• [Brano citato]:

########################################

Non si avrebbe poi violazione del diritto di difesa perché l’art.
34 della legge n. 20 del 1962, richiamando le norme del c.p.p. viene a
colmare tutti gli spazi vuoti tra le disposizioni dettate per il
procedimento di accusa: né d’altra parte il principio del doppio grado
di giurisdizione è costituzionalmente garantito.
Quanto alla indipendenza dei giudici della Corte costituzionale
integrata, essa è determinata puntualmente dagli articoli 5, 6 e 11
della legge costituzionale 11 marzo 1953, n. 1.
Ed ancora, non può parlarsi di violazione dell’art. 111 perché la
non impugnabilità delle sentenze della Corte costituzionale trae la
sua ragion d’essere dalla posizione di sovranità che è propria della
Corte medesima ed è sancita nella Costituzione.
1. – A meglio chiarire la questione sottoposta alla Corte
costituzionale dall’ordinanza della Corte medesima nella composizione
integrata per i giudizi di accusa è da considerare, anzitutto, il
contenuto delle due norme impugnate.
L’art. 16 della legge n. 20 del 1962 stabilisce infatti che,
qualora nel corso del procedimento di accusa si abbia notizia di reati
connessi ai sensi dell’art. 45 del c.p.p., la Commissione inquirente o
il Parlamento in seduta comune possono disporre, se ritenuto
necessario, la riunione dei procedimenti (primo comma) e che
successivamente possono ordinarne la separazione qualora la ritengano
conveniente (secondo comma).

########################################

• [Consegna A]:
Le affermazioni seguenti concordano con il brano sulla Corte costituzionale? Per ciascuna rispondi sì o no e cita testualmente le parole del brano che lo stabiliscono.
(i) Il principio del doppio grado di giurisdizione è garantito dalla Costituzione.
(ii) L'indipendenza dei giudici della Corte costituzionale integrata è determinata dagli articoli 5, 6 e 11 della legge costituzionale 11 marzo 1953, n. 1.
(iii) Secondo l'art. 16 della legge n. 20 del 1962, soltanto la Commissione inquirente può disporre la riunione dei procedimenti.
Il brano e i record non hanno alcun legame tra loro.

• [I dati]:
########################################

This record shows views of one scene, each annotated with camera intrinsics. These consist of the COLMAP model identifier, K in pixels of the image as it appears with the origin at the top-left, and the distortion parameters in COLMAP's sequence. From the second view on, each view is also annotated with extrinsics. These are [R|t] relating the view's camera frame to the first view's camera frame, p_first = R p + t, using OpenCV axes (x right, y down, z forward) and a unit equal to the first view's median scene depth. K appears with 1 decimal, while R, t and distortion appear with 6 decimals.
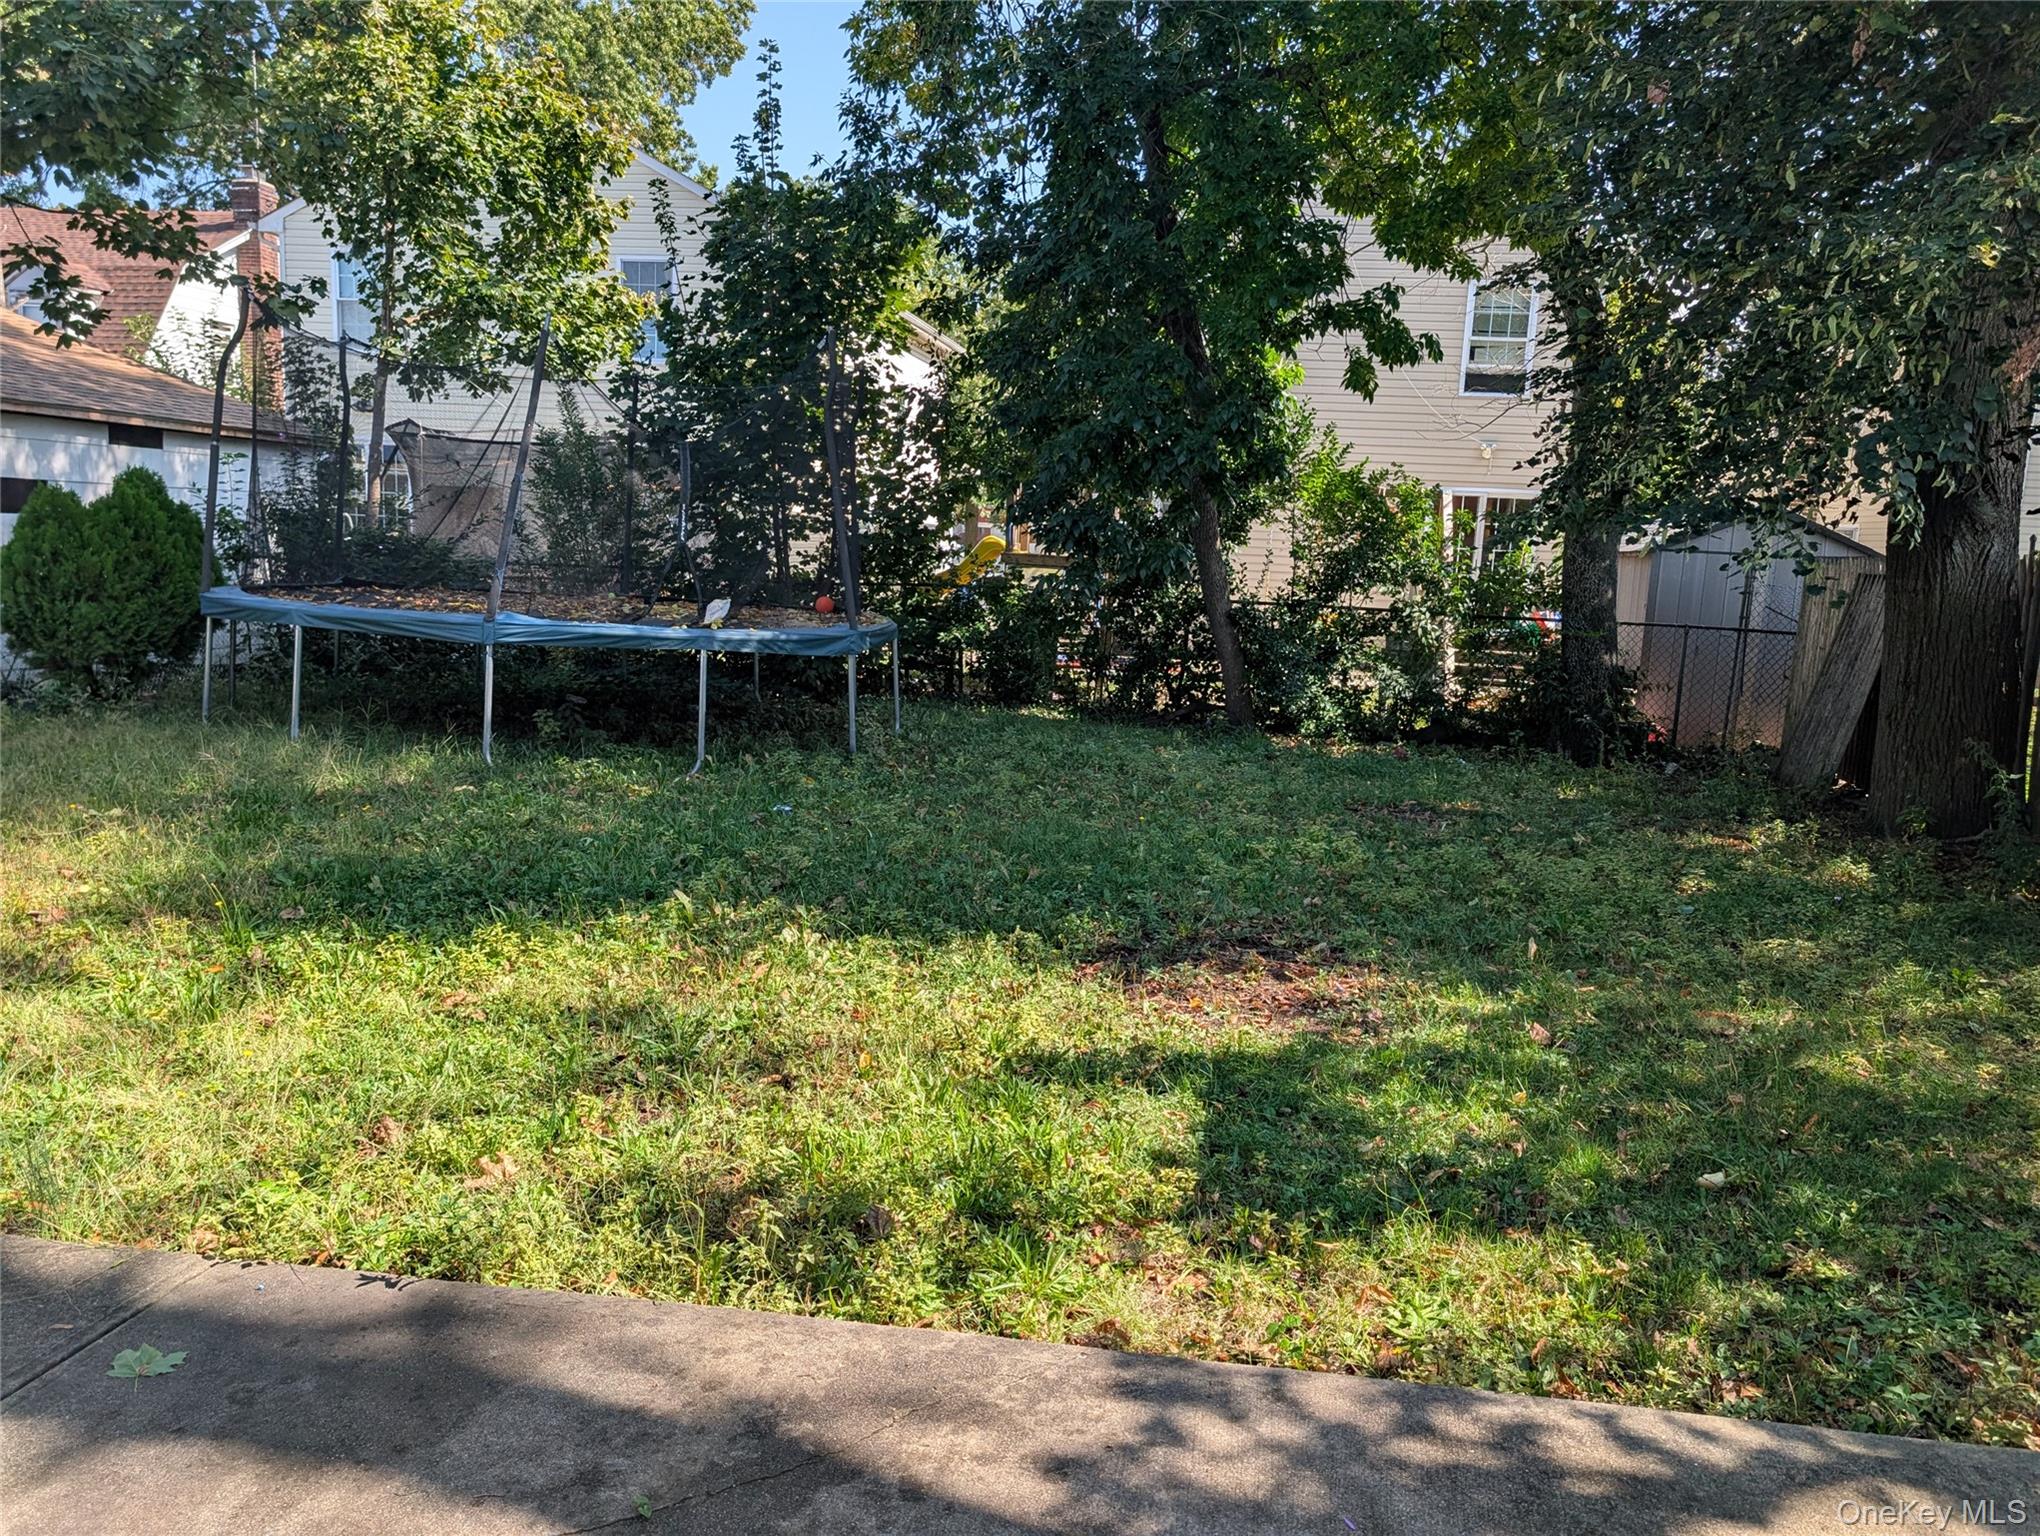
lens RADIAL K [[1458.3, 0, 1022.4], [0, 1458.3, 772.1], [0, 0, 1]] dist [0.027157, -0.049300]
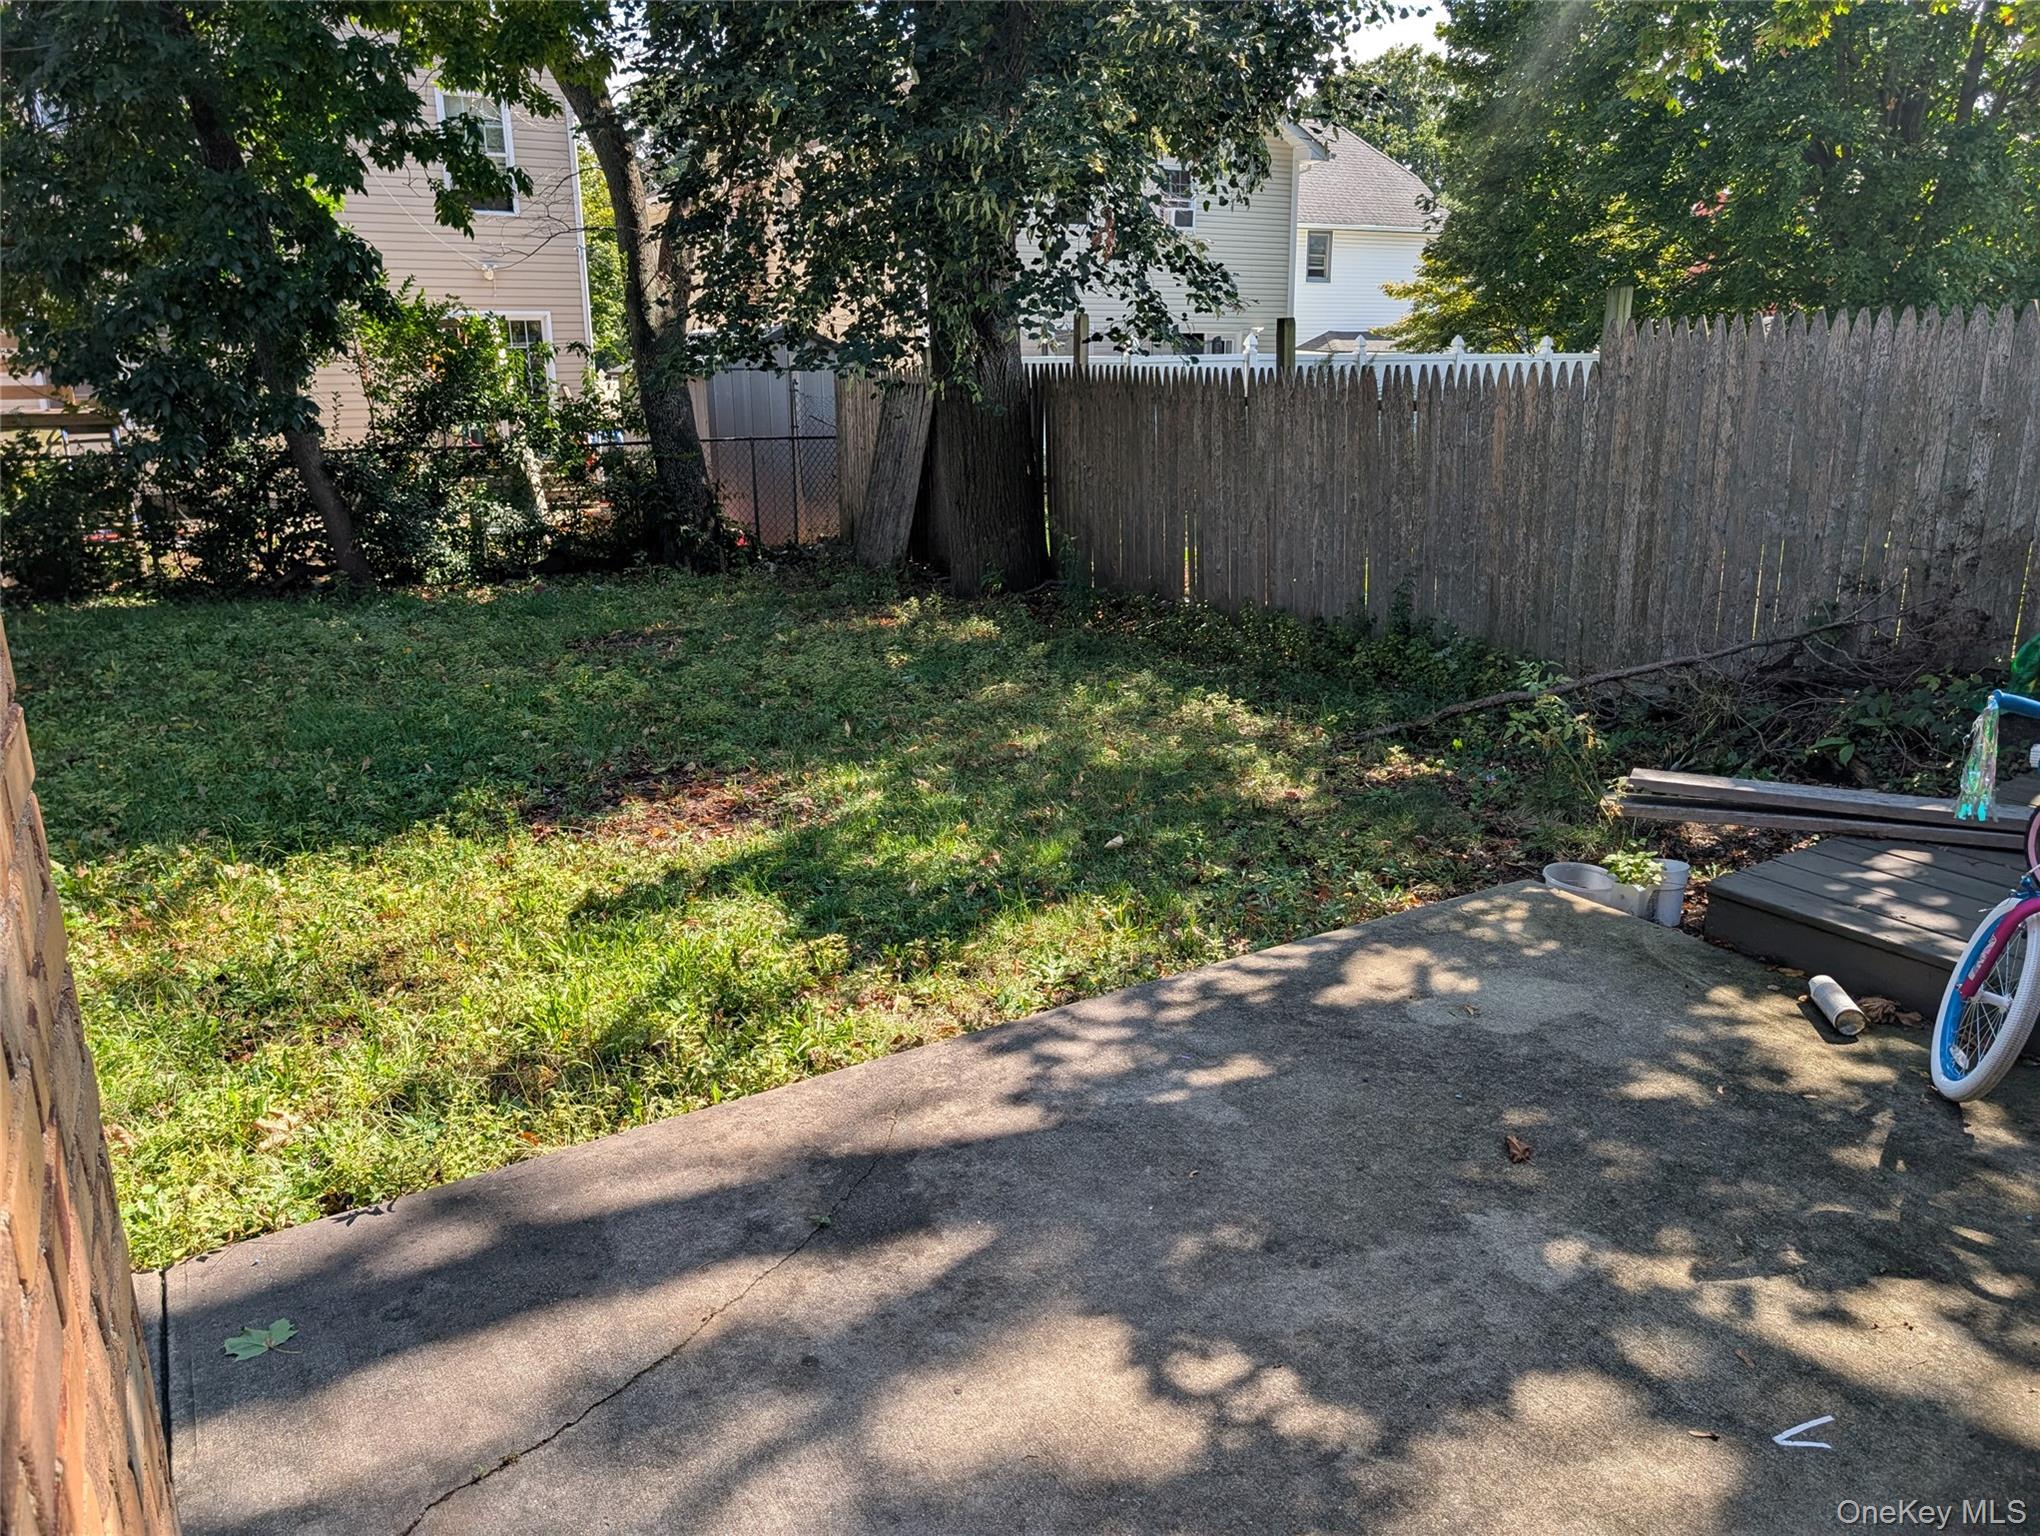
lens RADIAL K [[1458.3, 0, 1022.4], [0, 1458.3, 772.1], [0, 0, 1]] dist [0.027157, -0.049300]
pose [[0.768445, -0.220547, 0.600709, -0.157453], [0.145267, 0.974346, 0.171895, -0.017865], [-0.623209, -0.044829, 0.780769, -0.023654]]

########################################

• [Consegna B]: Puoi disporre tutte le righe dei record come elenco numerato, senza le righe vuote? Lascia fuori dalla risposta le immagini.

• [La tua risposta A]:
(i) No: "né d’altra parte il principio del doppio grado di giurisdizione è costituzionalmente garantito".
(ii) Sì: "essa è determinata puntualmente dagli articoli 5, 6 e 11 della legge costituzionale 11 marzo 1953, n. 1".
(iii) No: "la Commissione inquirente o il Parlamento in seduta comune possono disporre".

• [La tua risposta B]:
1. This record shows views of one scene, each annotated with camera intrinsics. These consist of the COLMAP model identifier, K in pixels of the image as it appears with the origin at the top-left, and the distortion parameters in COLMAP's sequence. From the second view on, each view is also annotated with extrinsics. These are [R|t] relating the view's camera frame to the first view's camera frame, p_first = R p + t, using OpenCV axes (x right, y down, z forward) and a unit equal to the first view's median scene depth. K appears with 1 decimal, while R, t and distortion appear with 6 decimals.
2. lens RADIAL K [[1458.3, 0, 1022.4], [0, 1458.3, 772.1], [0, 0, 1]] dist [0.027157, -0.049300]
3. lens RADIAL K [[1458.3, 0, 1022.4], [0, 1458.3, 772.1], [0, 0, 1]] dist [0.027157, -0.049300]
4. pose [[0.768445, -0.220547, 0.600709, -0.157453], [0.145267, 0.974346, 0.171895, -0.017865], [-0.623209, -0.044829, 0.780769, -0.023654]]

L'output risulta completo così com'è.